Общение без слов и, почти по Эдгару По, — “смех без улыбки” и “следы бешеных восторгов в углах глаз”, которые приметил ревнивый взгляд Белого в спокойно-сухом муже Зинаиды Гиппиус.

Пример: начало главки “Встреча” из романа “Серебряный голубь”. Описывается неожиданный приход столяра Кудеярова в свою избу, где гостил уже некоторое время Дарьяльский, успевший помиловаться с сожительницей столяра Матреной.

“Все еще стояли они и миловались, и неизреченная вставала меж ними близость, как у порога в сенях раздались шаги, и едва успели они отскочить друг от друга, как на пороге стоял из Лихова возвратившийся сам хозяин Митрий Миронович Кудеяров, столяр.
—О-о-о-о! — стал заикаться он и пошел.

Белые ноги Матрены Семеновны оттопали куда-то вбок, там она укрывала фартуком грязным до невозможности густо горящее лицо, и оттуда поглядывала она выжидательно на обоих: будто даже какое любопытное лукавство на лице отразилось ее и легкая робость; но чего ей было бояться? ...

Но, должно быть, так-таки ничего не приметил столяр; ласково глянул он на Дарьяльского: а еще верней, что на Дарьяльского глянул супротив лица поставленный нос; только длинная, желтая борода укоризной протягивалась к полу.
— О-о-о-о... очень... (он уже перестал заикаться), очень... очень можно даже сказать, вот тоже, приятно видеть молодого человека в нашей берлоге-с... Очень...
И широкую протянул Дарьяльскому мозолистую ладонь.”

При “силентизме” основные мысли именно — мыслятся, с обоюдным пониманием, а выговаривается обычно нечто малозначащее, формальное, суетливое, как в этом эпизоде — или напротив, возвышенное, как в общении Белого с Блоком, но формально, для непосвященных, не выражающее всей полноты, которая ясна только для этих безмолвных или косноязычных собеседников. Их словесный язык, вроде бы и составленный из общеупотребительных слов, есть на деле некое подобие арго, есть шифр или символ того, что им одним, их “секте” доподлинно ясно и составляет мистический опыт их общения. При этом слова теряют свое обычное значение, уплотняются смыслами и приобретают роль символов, самоценных феноменов, не называющих ничего иного, кроме самих себя, становящихся произнесенными, но несказанными.

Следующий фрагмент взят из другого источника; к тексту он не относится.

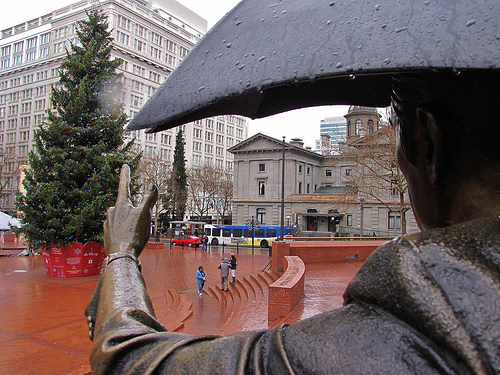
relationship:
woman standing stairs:
[226, 250, 238, 285] [200, 263, 282, 314]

Вот еще образчик общения без слов, вызывающий на этот раз в памяти Гоголя с его Чичиковым и помещиками (сцены угадывания персонажами мыслей собеседника при торге мертвыми душами), но в отличие от Гоголя у Белого — не фарс, а трагедия. Кроме того, угадывание мыслей персонажами Белого сопряжено с пониманием того, что собеседник тоже понимает, что его мысли поняты другим, будучи невысказанными.

Дарьяльский, думая, что вырвался от Кудеярова, едет на станцию. Вместе с ним в тележке едет медник Сухоруков, наемный убийца столяра, выискивающий возможность покуситься на жизнь Петра Дарьяльского. Тот почуял, что против него нечто затевается. Сухоруков почувствовал, что жертва что-то начинает понимать.

“Над Мертвым Верхом Петр осадил лошадь: никого не было внизу; оглянувшись назад, он увидел, как озабоченно медник оглядывает и подовражные земли, и к Грачихе в глубине верха убегающую дорогу; ему стало понятно, что они думают об одном; на один только миг встретились их глаза и закрылись ресницами”.

Каждый отблеск, каждая тень истинного смысла, которую мы имманентно угадываем в его творчестве, отзывается в нас новыми смыслами. Здесь нет места для ложного пафоса.